Mack and Yo-Yo talk some more in their pod, and then get bounced around a bit as the Zephyr changes course. They realize what this means, and Izel leads in Benson, who apologizes, clearly still shaken. I really can’t blame the man. Mack and Yo-Yo start a fairly desperate plan which ticks Izel off, but does get Benson clear of danger. When they boast a bit about what they’ve managed to do, Izel starts a riff that seems contradictory, which essentially goes, “I didn’t want you to do that, but now that you did, it fits perfectly into my plan.” Just admit they got one over on you, Izel. Daisy and May have another conversation about Daisy’s extreme approach, but the younger agent pushes ahead. She goes on to confront Sarge and, as tempers flare, she hears something that completely shocks her and halts her plan. Daisy is happily surprised by this development, while Sarge seems very conflicted.

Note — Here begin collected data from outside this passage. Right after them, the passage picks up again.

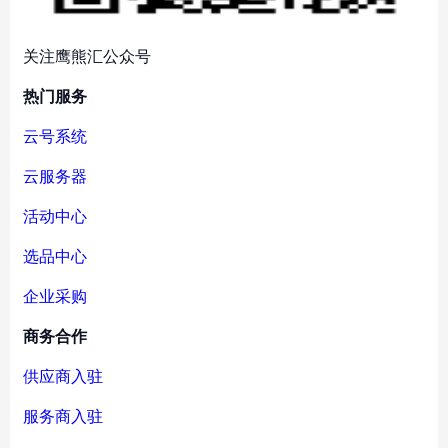
关注鹰熊汇公众号
热门服务
云号系统
云服务器
活动中心
选品中心
企业采购
商务合作
供应商入驻
服务商入驻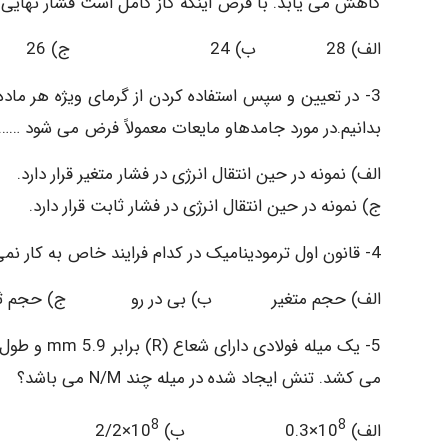
کاهش می یابد. با فرض اینکه گاز کامل است فشار نهایی گاز چند اتمس
الف) 28 ب) 24 ج) 26 د) 22
3- در تعیین و سپس استفاده کردن از گرمای ویژه هر ماده 
بدانیم.در مورد جامدهاو مایعات معمولاً فرض می شود …
الف) نمونه در حین انتقال انرژی در فشار متغیر قرار دارد.
ج) نمونه در حین انتقال انرژی در فشار ثابت قرار دارد. 
4- قانون اول ترمودینامیک در کدام فرایند خاص به کار نمی رود؟
الف) حجم متغیر ب) بی در رو ج) حجم ث
می کشد. تنش ایجاد شده در میله چند N/M می باشد؟
8
8
الف) 10
×0.3 ب) 10
×2/2 ج) 10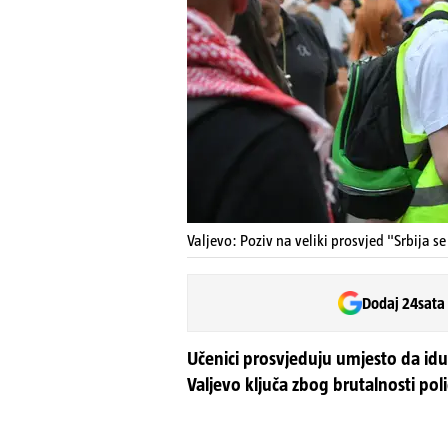
Valjevo: Poziv na veliki prosvjed "Srbija s
Dodaj 24sata
Učenici prosvjeduju umjesto da id
Valjevo ključa zbog brutalnosti pol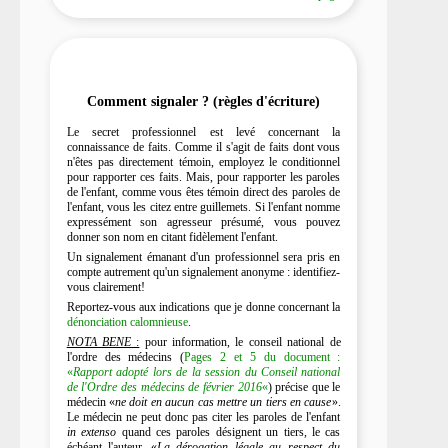
Comment signaler ? (règles d'écriture)
Le secret professionnel est levé concernant la
connaissance de faits. Comme il s'agit de faits dont vous
n'êtes pas directement témoin, employez le conditionnel
pour rapporter ces faits. Mais, pour rapporter les paroles
de l'enfant, comme vous êtes témoin direct des paroles de
l'enfant, vous les citez entre guillemets. Si l'enfant nomme
expressément son agresseur présumé, vous pouvez
donner son nom en citant fidèlement l'enfant.
Un signalement émanant d'un professionnel sera pris en
compte autrement qu'un signalement anonyme : identifiez-
vous clairement!
Reportez-vous aux indications que je donne concernant la
dénonciation calomnieuse
.
NOTA BENE
:
pour information, le conseil national de
l'ordre des médecins (
Pages 2 et 5 du document :
«
Rapport adopté lors de la session du Conseil national
de l'Ordre des médecins de février 2016
«
) précise que le
médecin «
ne doit en aucun cas mettre un tiers en cause
».
Le médecin ne peut donc pas citer les paroles de l'enfant
in extenso
quand ces paroles désignent un tiers, le cas
échéant l'auteur. «
La dérogation légale au respect du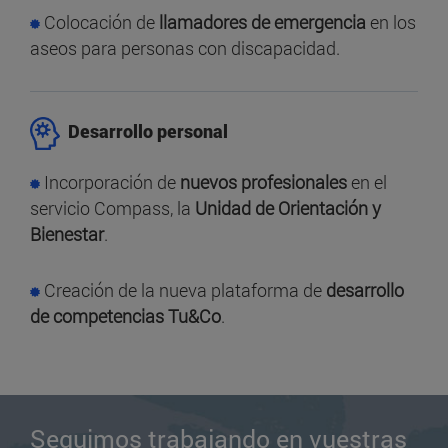
Colocación de
llamadores de emergencia
en los
aseos para personas con discapacidad.
Desarrollo personal
Incorporación de
nuevos profesionales
en el
servicio Compass, la
Unidad de Orientación y
Bienestar
.
Creación de la nueva plataforma de
desarrollo
de competencias Tu&Co
.
Seguimos trabajando en vuestras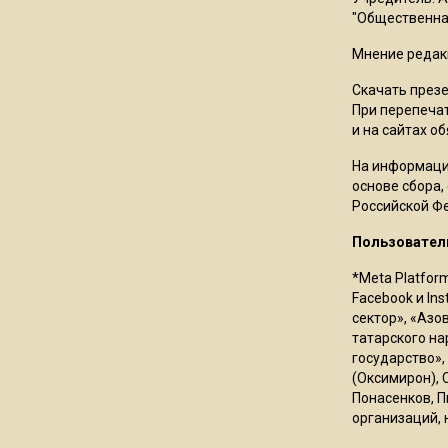
"Общественная
Мнение редак
Скачать през
При перепечат
и на сайтах о
На информаци
основе сбора,
Российской Ф
Пользовател
*Meta Platfor
Facebook и In
сектор», «Азо
татарского на
государство»,
(Оксимирон), 
Понасенков, П
организаций, 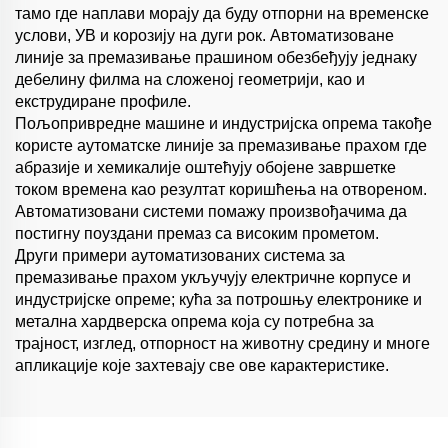
тамо где наплави морају да буду отпорни на временске
услови, УВ и корозију на дуги рок. Автоматизоване
линије за премазивање прашином обезбеђују једнаку
дебелину филма на сложеној геометрији, као и
екструдиране профиле.
Пољопривредне машине и индустријска опрема такође
користе аутоматске линије за премазивање прахом где
абразије и хемикалије оштећују обојене завршетке
током времена као резултат коришћења на отвореном.
Автоматизовани системи помажу произвођачима да
постигну поуздани премаз са високим прометом.
Други примери аутоматизованих система за
премазивање прахом укључују електричне корпусе и
индустријске опреме; кућа за потрошњу електронике и
метална хардверска опрема која су потребна за
трајност, изглед, отпорност на животну средину и многе
апликације које захтевају све ове карактеристике.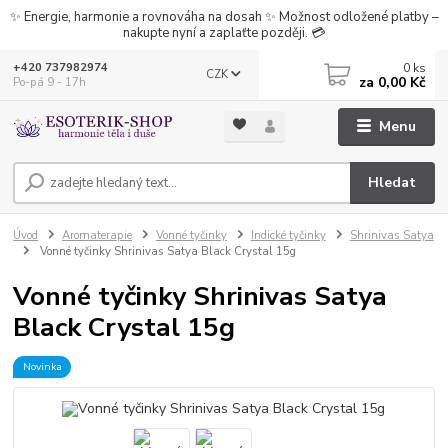
✨ Energie, harmonie a rovnováha na dosah ✨ Možnost odložené platby –
nakupte nyní a zaplaťte později. 💳
0
ks
+420 737982974
CZK
za
0,00 Kč
Po-pá 9 - 17h
Menu
Hledat
Úvod
Aromaterapie
Vonné tyčinky
Indické tyčinky
Shrinivas Satya
Vonné tyčinky Shrinivas Satya Black Crystal 15g
Vonné tyčinky Shrinivas Satya
Black Crystal 15g
Novinka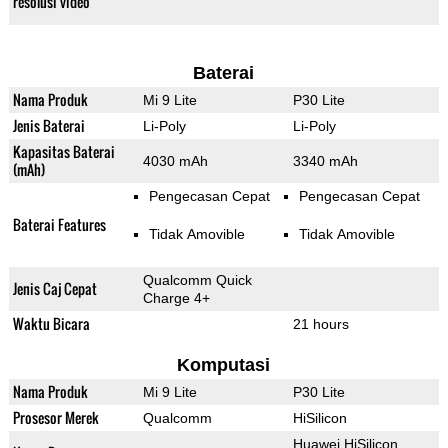
resolusi video
Baterai
Nama Produk
Mi 9 Lite
P30 Lite
Jenis Baterai
Li-Poly
Li-Poly
Kapasitas Baterai
4030 mAh
3340 mAh
(mAh)
Pengecasan Cepat
Pengecasan Cepat
Baterai Features
Tidak Amovible
Tidak Amovible
Qualcomm Quick
Jenis Caj Cepat
Charge 4+
Waktu Bicara
21 hours
Komputasi
Nama Produk
Mi 9 Lite
P30 Lite
Prosesor Merek
Qualcomm
HiSilicon
Huawei HiSilicon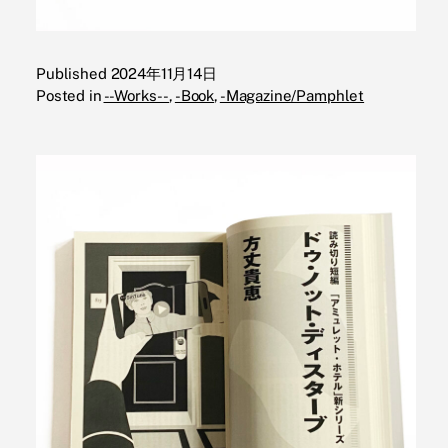
Published
2024年11月14日
Posted in
--Works--
,
-Book
,
-Magazine/Pamphlet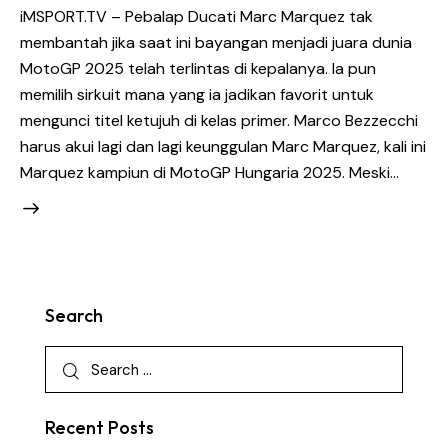
iMSPORT.TV – Pebalap Ducati Marc Marquez tak
membantah jika saat ini bayangan menjadi juara dunia
MotoGP 2025 telah terlintas di kepalanya. Ia pun
memilih sirkuit mana yang ia jadikan favorit untuk
mengunci titel ketujuh di kelas primer. Marco Bezzecchi
harus akui lagi dan lagi keunggulan Marc Marquez, kali ini
Marquez kampiun di MotoGP Hungaria 2025. Meski…
Search
Recent Posts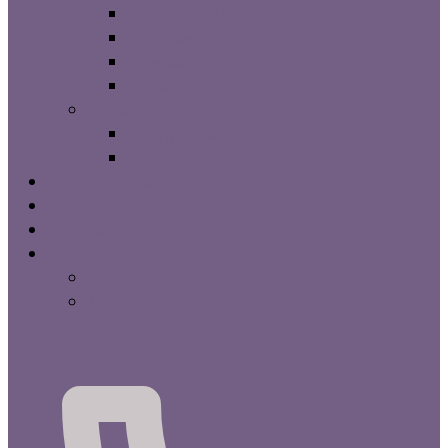
Dilma te askar
Yogi Tea
Styckevis Te
Tillbehör
Kaffe
Bryggmalet Smaksatt
Bönor
Smaksatt Ketchup
Blandat Gott
Utförsäljning
Varukorg
Kassa
Mitt konto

Mack and Yo-Yo end up someplace that looks more like it should be Raiders of the Lost Ark than Agents of SHIELD, and Izel does some more boasting. Fitz comes up with a bad idea that Simmons gently shoots down when Deke proves that he can be useful sometimes. He listens to Sarge’s rant at Daisy and inspiration strikes. All of them think this is the way to go, and start plotting out their new idea. May comes away from a briefing with the three of them baffled by techno-babble, but overall encouraged. Piper tells her more news, mixed good and bad. Daisy and May discuss Sarge’s latest revelation, and come up with a desperate and questionable plan. I have no idea if this will work, but it’s worth a shot at this point. Sarge looks like he has his own ideas about what to do next.


Izel continues to boast/explain her plan, and Yo-Yo gets in a great line about that trope. Izel tells them what she expects to happen next, and the agents, of course, refuse to help her. She reveals something special about where they are, and then something peculiar happens that seems to indicate at least something is happening. The episode ends with the chronicons out in space, and a sharp disagreement about policy.


What I liked: Deke proved his worth again, which is good. The man really should be brilliant, and not just comic relief/awkward social catalyst. Yo-Yo and Mack demonstrated their devotion to the job and each other. The tactic used against Benson was ugly, but clever and effective. Daisy was ruthless, but she got results.

What I didn’t: Izel really is falling into multiple bad guy clichés. I’m really not loving this plot with Sarge. What the hell happened to Snowflake in all this? I’m still really irritated about Davis. He had a much better story going than Piper.


I’ll give this a 3.5 out of 5. Next up will be the double length season finale.